Coverage is a useful metric of testing, but, high coverage is not the goal. Code can have 100% coverage and still have bugs. For example, if some code is missing and thus software doesn’t do what it’s supposed to do.

100% covered code with a bug

In a module that had 100% coverage, both line and branch ones, there was a pretty serious bug.

The module deals with timer lists, implemented as (doubly) linked lists. Each element carries info on “how much ticks should pass after the previous node expires until we are to expire”. For example, a list might look like this at some point (showing only forward pointers):

T1(100) -> T2(20) -> T3(38) -> T4(2)

which represnts that we have 4 active timers which will expire:

  • T1 in 100 ticks
  • T2 in 120 ticks
  • T3 in 158 ticks
  • T4 in 160 ticks

This makes handling timer lists pretty efficient. “Tick” is a unit of time measure as used in the application (ms is common).

The bug was simple - if we’re cancelling a timer, thus removing it from the list, and it is the very first timer in the list (the next to expire), it was handled badly. The time for this timer to expire was not added to the next timer.

To illustrate, suppose we have two timers, both started to 100 ticks, but, 1 tick “apart”. So, after the start of the second timer, list looked like this:

T1(99) -> T2(1)

Let’s say 40 ticks passed, list would be:

T1(59) -> T2(1)

Then T1 got cancelled. List should be:

T2(60)

But, because of the bug, the list was:

T2(1)

So, T2 will expire after 41 tick, instead of after 100 ticks.

There was a branch of code that handled this case. But, the code to add time “time to expire” was missing. It was C, and this line was missing:

list->timeout_left_ms += to_remove->timeout_left_ms;

Why did the tests not “catch” this?

The tests did test the removal of first element. But, since the timeout_left_ms was internal to the module, they didn’t check it. They also didn’t check “what if some time passes after the removal”. In our example, what if, say, 40 ticks pass - T2 should not expire (but, it did).

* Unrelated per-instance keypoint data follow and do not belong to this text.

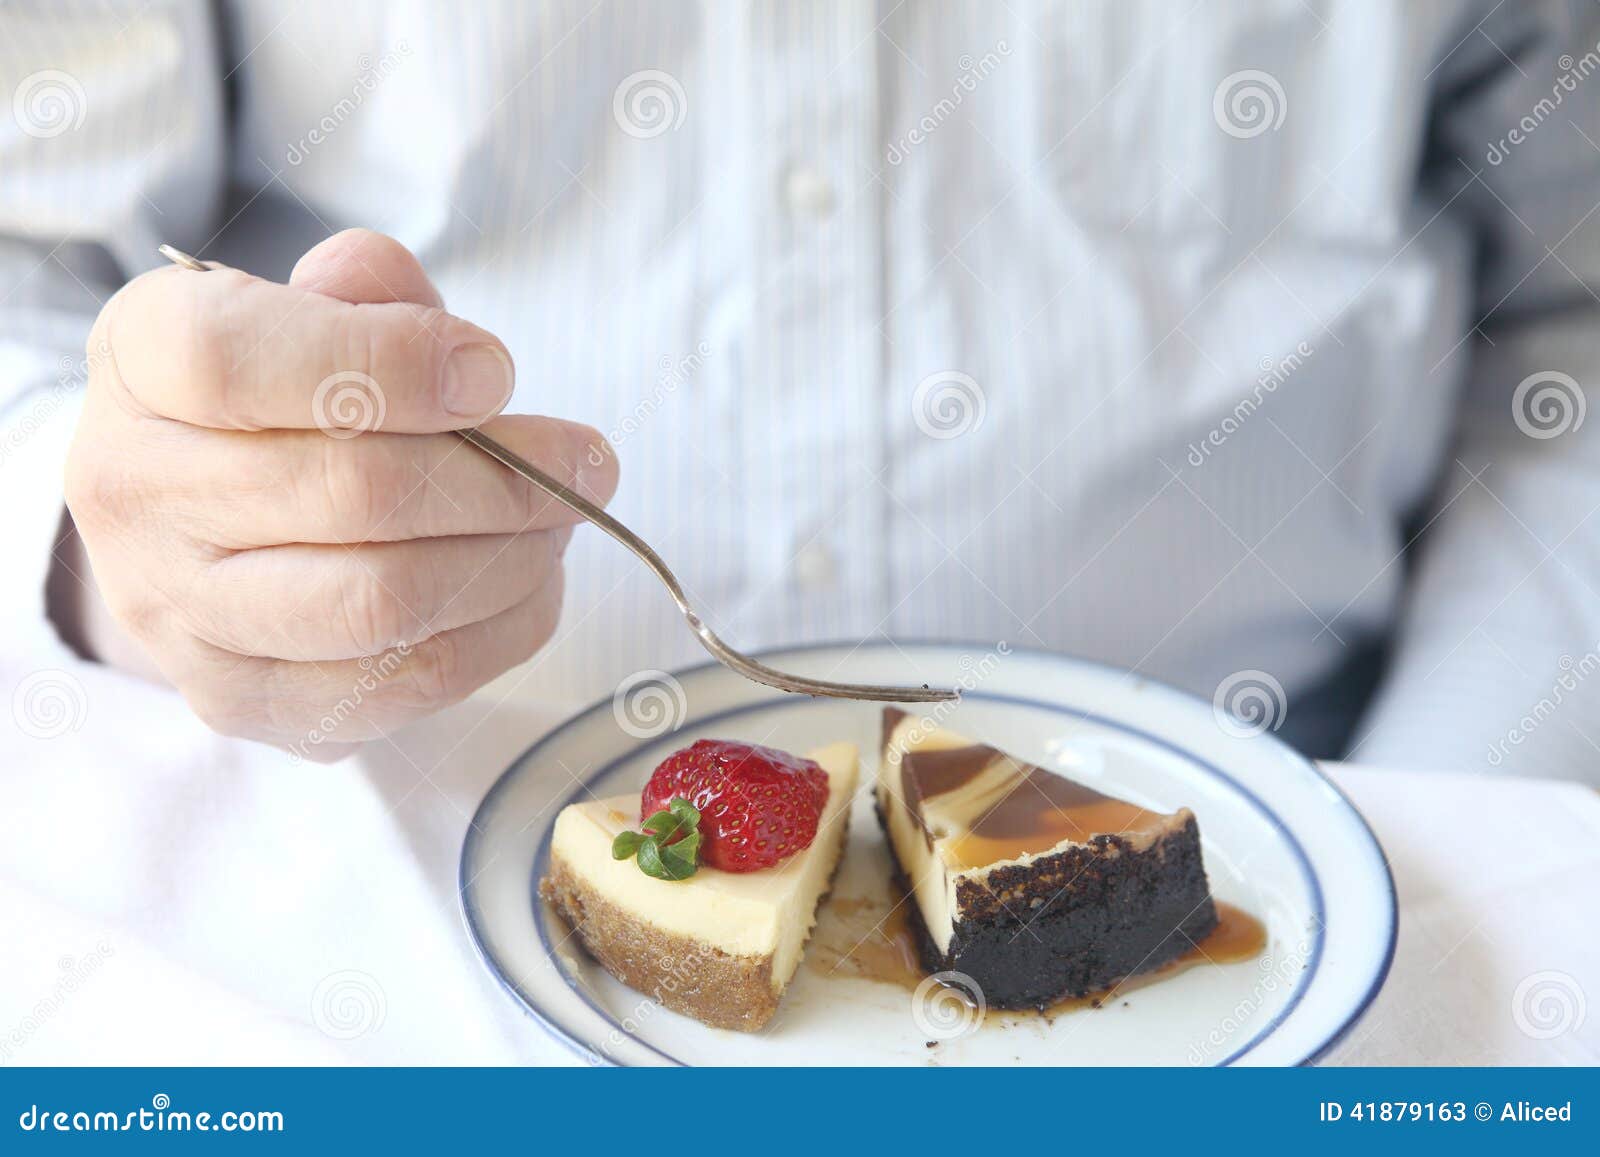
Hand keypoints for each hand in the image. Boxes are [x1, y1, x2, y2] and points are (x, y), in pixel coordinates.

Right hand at [63, 229, 617, 759]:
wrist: (194, 528)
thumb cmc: (276, 399)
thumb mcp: (306, 309)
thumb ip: (372, 295)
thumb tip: (457, 349)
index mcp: (140, 363)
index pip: (238, 360)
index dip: (390, 364)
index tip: (496, 373)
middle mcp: (134, 496)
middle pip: (348, 493)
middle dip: (503, 477)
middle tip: (586, 461)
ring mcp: (179, 616)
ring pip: (383, 603)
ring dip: (510, 559)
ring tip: (560, 519)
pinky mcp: (244, 701)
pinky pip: (406, 683)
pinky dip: (498, 630)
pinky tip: (527, 580)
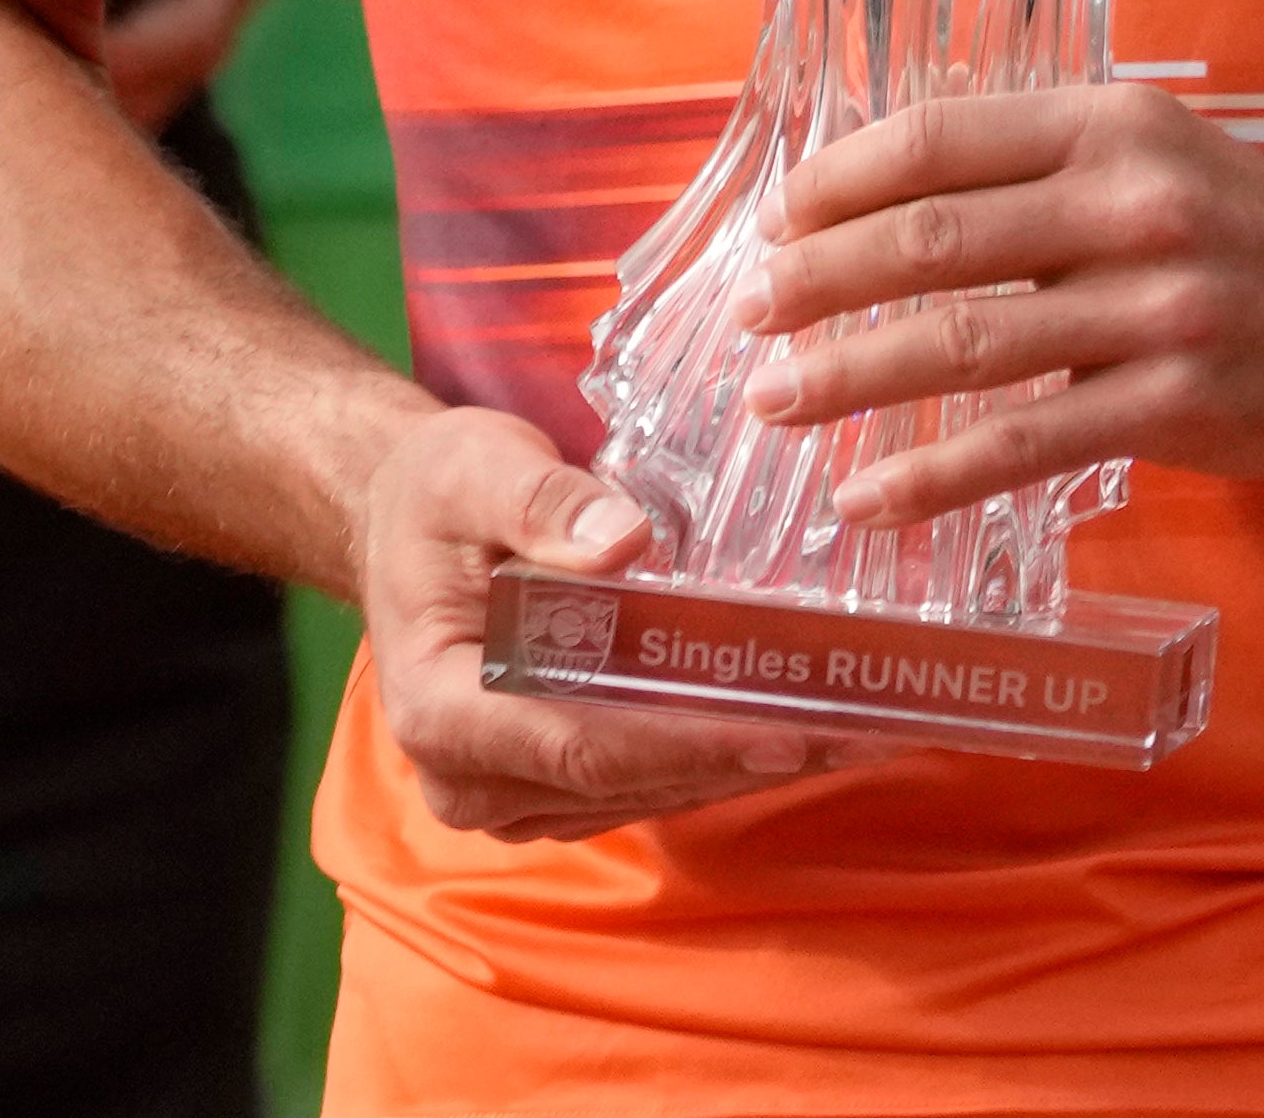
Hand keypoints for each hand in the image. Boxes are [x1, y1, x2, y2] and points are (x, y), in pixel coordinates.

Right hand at [359, 404, 864, 839]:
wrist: (399, 523)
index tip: (785, 731)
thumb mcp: (474, 470)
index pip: (582, 744)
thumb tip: (624, 541)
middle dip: (745, 758)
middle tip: (864, 732)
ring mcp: (509, 791)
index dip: (688, 743)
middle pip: (627, 779)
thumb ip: (543, 504)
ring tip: (859, 732)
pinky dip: (716, 757)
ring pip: (644, 792)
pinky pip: (640, 782)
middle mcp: (469, 777)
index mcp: (441, 711)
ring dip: (745, 766)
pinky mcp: (546, 783)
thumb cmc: (434, 493)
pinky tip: (801, 728)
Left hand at [735, 85, 1263, 523]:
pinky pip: (1021, 444)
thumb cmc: (1248, 231)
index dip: (837, 183)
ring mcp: (1158, 307)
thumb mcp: (1154, 154)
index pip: (940, 140)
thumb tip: (873, 200)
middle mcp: (1135, 204)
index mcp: (1114, 126)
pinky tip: (864, 498)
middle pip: (933, 239)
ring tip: (774, 402)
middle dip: (815, 283)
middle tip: (745, 318)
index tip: (773, 224)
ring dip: (846, 377)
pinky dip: (927, 476)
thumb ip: (1034, 169)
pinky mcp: (1175, 403)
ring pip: (963, 344)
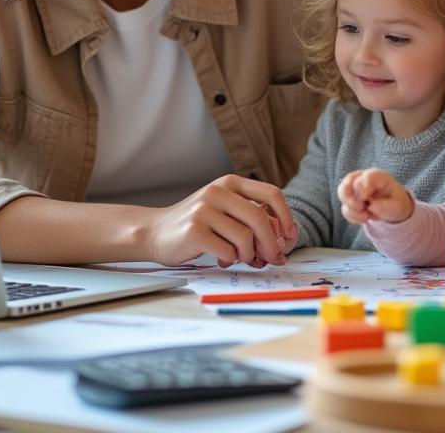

Obviously, this simple scenario was not envisioned in testing, but each feature (function) was tested independently. Test for removal only tested removal. Test for “time passing by” (and timers expiring - or not) only tested time. Bugs are often hidden in scenarios that combine different features.

Moral of the story

To test with good quality, one needs to consider the usage scenarios and test them (all, if possible). One should not consider the coverage metrics. Even more - the coverage metrics should not be the goal. We don’t want to cover the code, we want to test it. Coverage metric is just an indication - if coverage is poor, it’s not very likely that the tests are very good.

Written on March 1, 2018